То, что программа «Молодежь в школу» пользуется таким успехом, у многих вызывает недоумение. Почему молодые люди, уже получившие профессию, не связанную с педагогикой, вдруг решают сменить ее на учительскую, не получая за это никаких бонусов, если, конечно, не считать бонусом возможность переучиться бесплатно?
Дети, в школу собирайтесь?
И это происходит на фоне полного отсутствия ажиотажа при, так сказать, первичном поступлении в вуз: за возможность «поступить на учителя» абитуриенты не дерутся.
Но объяснения этому феномену найти можно.

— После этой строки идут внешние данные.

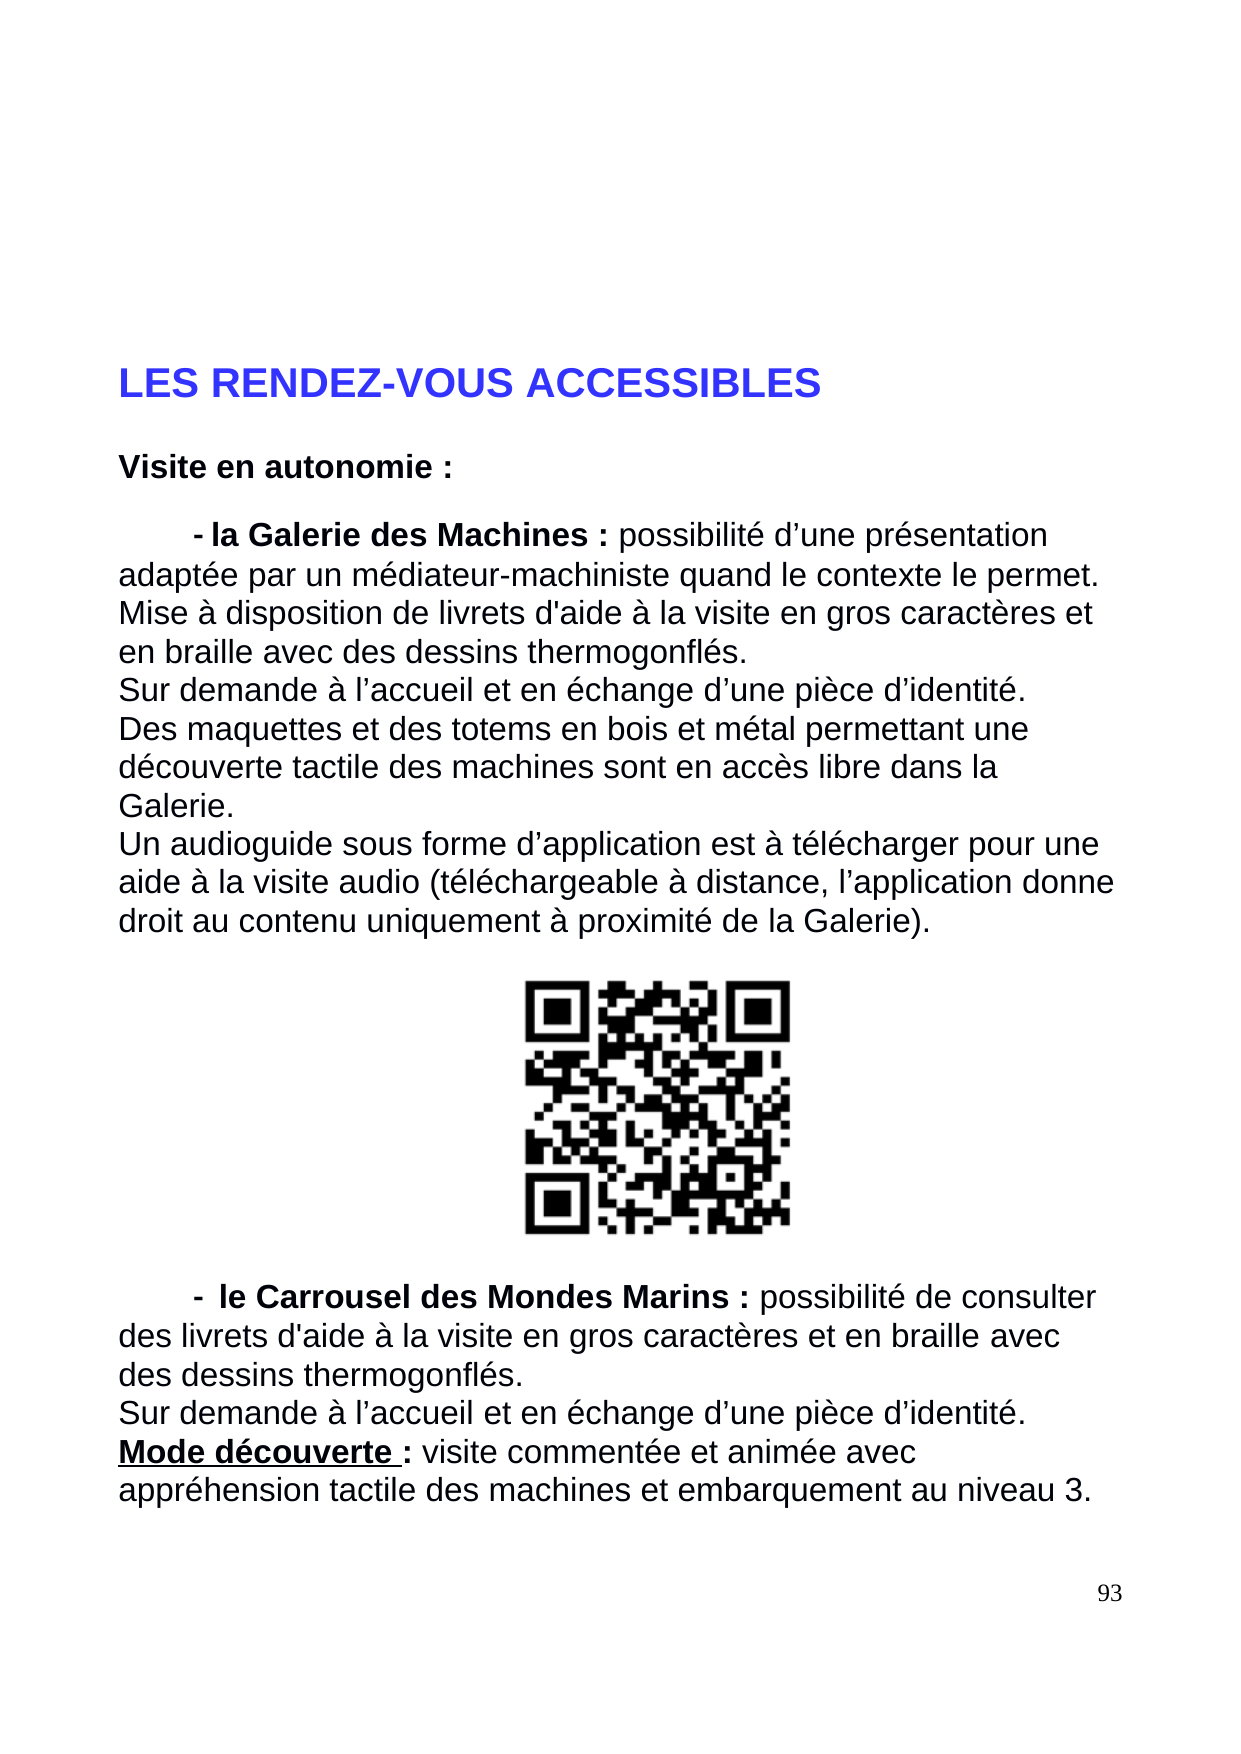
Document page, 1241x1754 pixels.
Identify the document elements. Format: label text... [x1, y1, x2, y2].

Во-первых, далеко не каждый человек, выходя из стен гимназии, лелеет мечту побыстрее туда вернуться, пусть и в другом качестве. И дело не только в нежелании вновь потерять свободу (а школа, как ни крути, всегда связана с ощущением несвободы): слишком сильны воспоминания о собственных милых проказах и проделках одноклассников, о не всегда уважительном отношении к учителям, об их жалобах на большую нагрузку и низкую зарплату и т.д.
Во-вторых, далеко не каждый выпускник, пусть теперь им и по 19 лет, в состоянии правильно определить свое призвание. Можно поступить «куда взяли», можно и «куда хотел», а потом, уже получив образование и какое-то время отработав, понять, что это не твое. А можно просто не найти работу по специальности или найти, но далеко не за ту зарплату, на которую рассчитывал, и, мало того – за меньшую, чем получают учителя. А уж если работы нет вообще, то возможность еще какое-то время поучиться забесплатно, а потом работу получить, выглядит довольно симпатично. Розовые очки спадают, серенькая реальность скалит зубы, зато начинает греть душу мысль о летнем отпуске в два месяца и неполном рабочем дне.
В-третьих, тебе уже не 19, неприятные воспоминания о школе потускнели, уступив пальму первенства воспоминаниям приятным, ничего унизительного или омерзительного в работе учителя ты уже не видишь, дети больше не кажутся такими страшными, а сам ты обрел некоторый жизненный опыт и даже желание обогатить им других.
В-четвертых, человек может осознать, что он любит рассказывать, умеет доходчиво объяснять, пользуется авторитетом у подрастающего поколения, неплохо понимает детские души, и вдруг сделать открытие, что его истинное призвание – именно педагогика. Пусть труд учителя сейчас не в почете, но людей, рожденных быть учителями, меньше не стало – просто они занимаются другим.
Можно найти и в-пятых, и в-шестых, но остается другой вопрос: а почему проект не пользуется популярностью у бакалавров и магистров, родным языком которых является русский? Наверное, об этом лучше спросить их самих.
Единственное, что можем предположить мы – отсутствие у эстонской русской школы перспектив в том виде, в котором они могли бы гарантировать ее дальнейшее существование в достойном виде. Люди, ищущие где поглубже, не любят проблем, а люди, имеющие призвание, не желают иметь дело с суррогатом.